▶

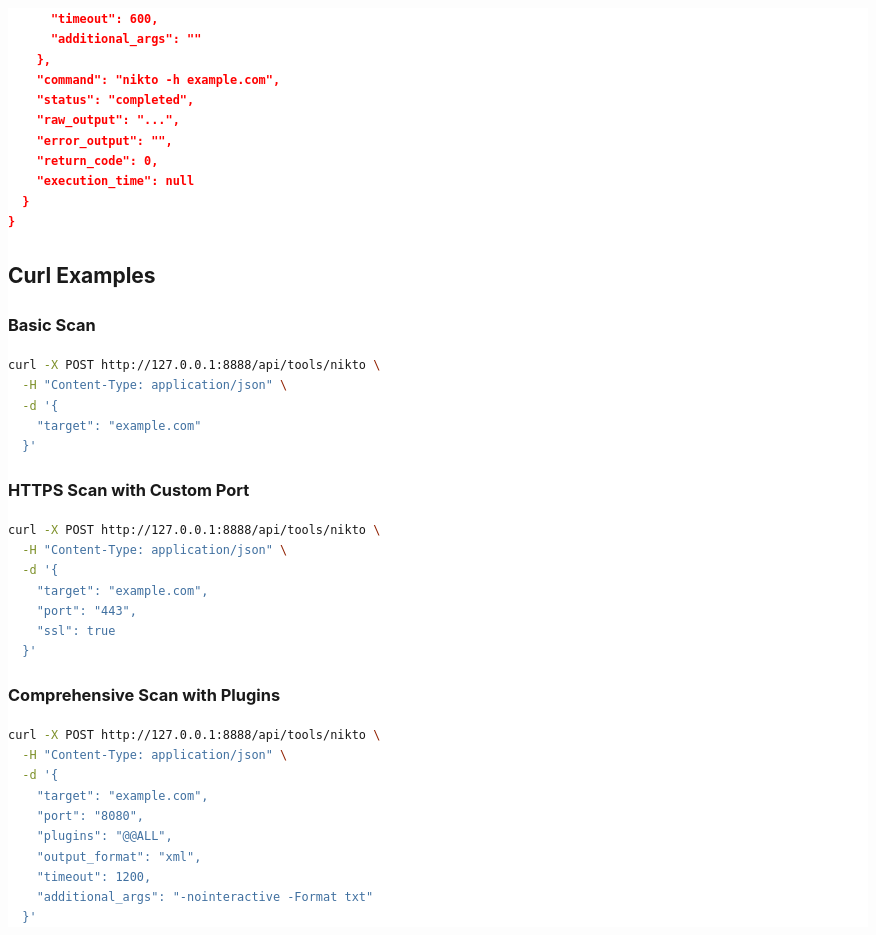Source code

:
 ```json
      "timeout": 600,
      "additional_args": ""
    },
    "command": "nikto -h example.com",
    "status": "completed",
    "raw_output": "...",
    "error_output": "",
    "return_code": 0,
    "execution_time": null
  }
}
```

## Curl Examples

### Basic Scan

```bash
curl -X POST http://127.0.0.1:8888/api/tools/nikto \
  -H "Content-Type: application/json" \
  -d '{
    "target": "example.com"
  }'
```

### HTTPS Scan with Custom Port

```bash
curl -X POST http://127.0.0.1:8888/api/tools/nikto \
  -H "Content-Type: application/json" \
  -d '{
    "target": "example.com",
    "port": "443",
    "ssl": true
  }'
```

### Comprehensive Scan with Plugins

```bash
curl -X POST http://127.0.0.1:8888/api/tools/nikto \
  -H "Content-Type: application/json" \
  -d '{
    "target": "example.com",
    "port": "8080",
    "plugins": "@@ALL",
    "output_format": "xml",
    "timeout": 1200,
    "additional_args": "-nointeractive -Format txt"
  }'
```
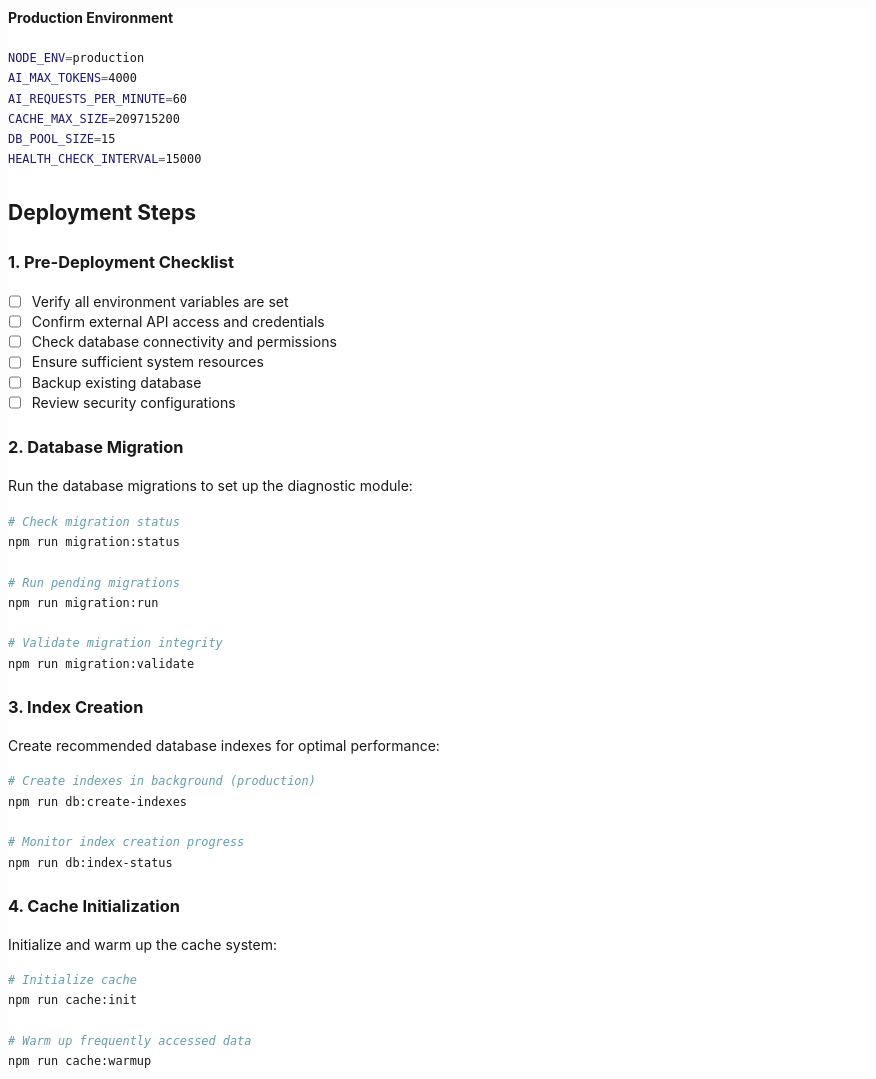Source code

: #### Production Environment

```bash
NODE_ENV=production
AI_MAX_TOKENS=4000
AI_REQUESTS_PER_MINUTE=60
CACHE_MAX_SIZE=209715200
DB_POOL_SIZE=15
HEALTH_CHECK_INTERVAL=15000
```

## Deployment Steps

### 1. Pre-Deployment Checklist

- [ ] Verify all environment variables are set
- [ ] Confirm external API access and credentials
- [ ] Check database connectivity and permissions
- [ ] Ensure sufficient system resources
- [ ] Backup existing database
- [ ] Review security configurations

### 2. Database Migration

Run the database migrations to set up the diagnostic module:

```bash
# Check migration status
npm run migration:status

# Run pending migrations
npm run migration:run

# Validate migration integrity
npm run migration:validate
```

### 3. Index Creation

Create recommended database indexes for optimal performance:

```bash
# Create indexes in background (production)
npm run db:create-indexes

# Monitor index creation progress
npm run db:index-status
```

### 4. Cache Initialization

Initialize and warm up the cache system:

```bash
# Initialize cache
npm run cache:init

# Warm up frequently accessed data
npm run cache:warmup
```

◀

▸ Task requirements: Among the lines above, count those containing "Initialize", and give only the number.

▸ Response to this task: 2